__What you will do__:
In the statement below about Canada Soccer, list every matter the speaker was deeply involved in reporting on.

__Extract__:
:::::

Thank you.
I played in four World Cups, was a captain on the national team, and also helped coach Canada in a fifth World Cup, so I bring over 30 years of experience from which to speak.
It's been encouraging to witness these hearings. At the same time, it's been disheartening to watch the responses to your questions and the answers of Canada Soccer. They haven't always been accurate or honest. I know because I was there, deeply involved in the reporting on the Bob Birarda sexual abuse case, the federation's mishandling of finances and its neglect of the women's program. Their communication style is harmful and not trustworthy. This is often the case.
I know that this is how the old boys holding the purse strings of power operate. They deny, deflect and launch a media blitz of misinformation designed to manipulate and defend. It's a pattern of behaviour that I encountered in working with them. They did more to protect themselves and a sexual predator than they ever did to safeguard players.
They responded to a head coach's concerned reports of funding going missing, misleading financial statements and other unethical acts not by investigating and sanctioning the manager involved but by instead promoting him and punishing the women's national team coaches who came forward to report the wrongdoing.
As a monopoly not subject to proper oversight, Canada Soccer operates with unchecked power and control, which has created a culture of exploitation and a lack of accountability. Individuals in power in our federation have taken advantage of this authority. They have promoted their own power, influence and wealth at the cost of the safety, health and human dignity of those they are meant to serve.

:::::

__Data entries__:

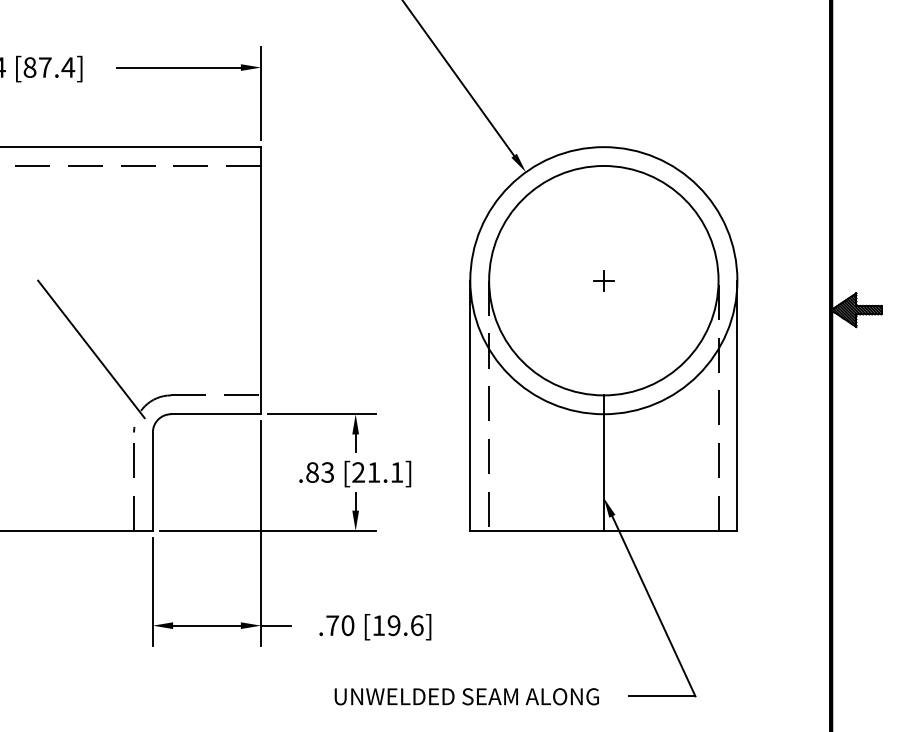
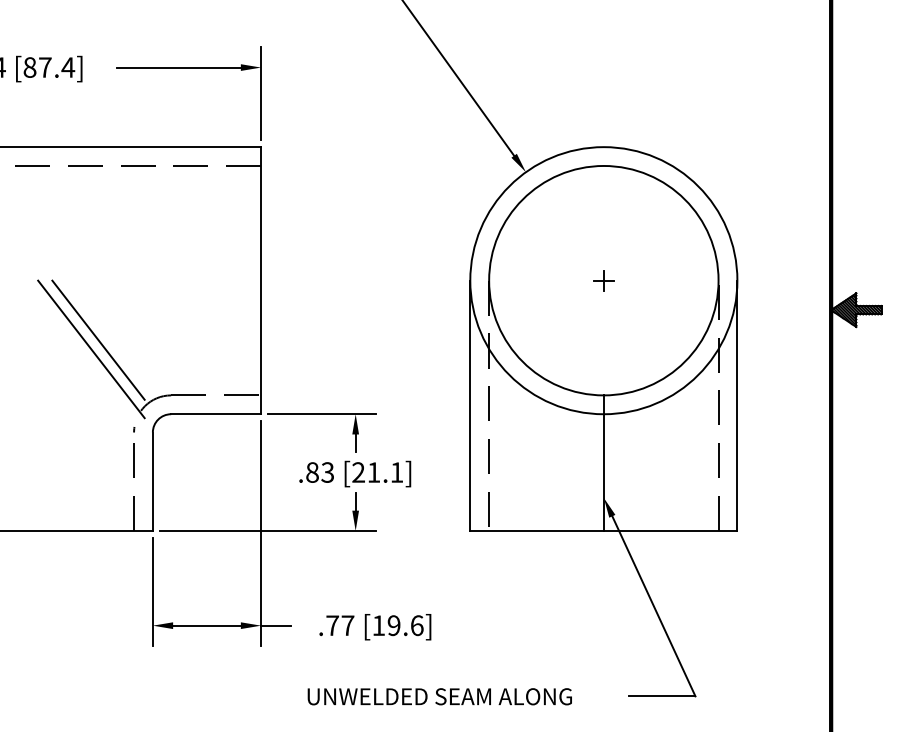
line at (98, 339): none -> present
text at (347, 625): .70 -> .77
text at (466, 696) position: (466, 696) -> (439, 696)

:::::

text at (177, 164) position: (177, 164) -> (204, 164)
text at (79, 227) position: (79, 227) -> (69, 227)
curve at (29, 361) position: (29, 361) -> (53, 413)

:::::

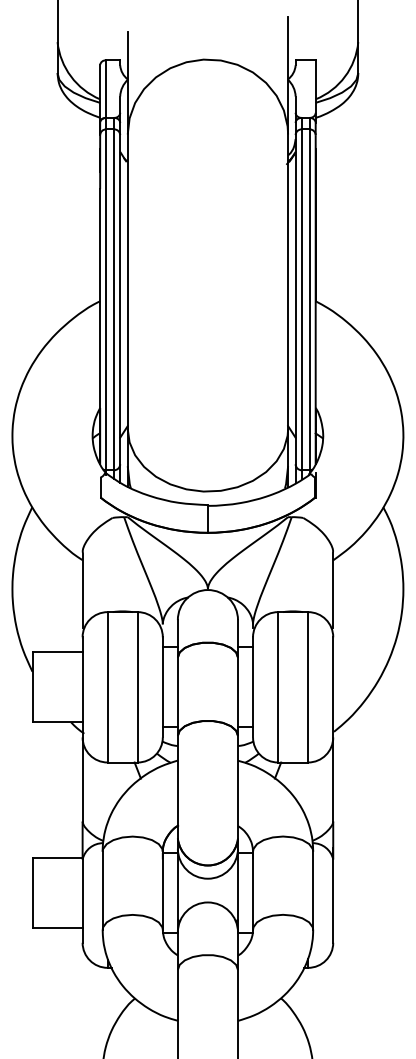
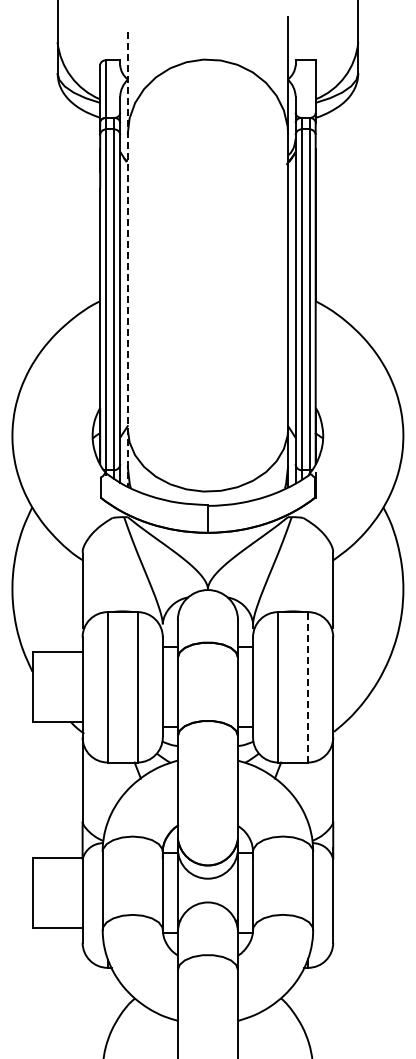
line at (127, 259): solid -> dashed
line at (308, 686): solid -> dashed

:::::

__Response to this task__:
- the Bob Birarda sexual abuse case
- the federation's mishandling of finances
- its neglect of the women's program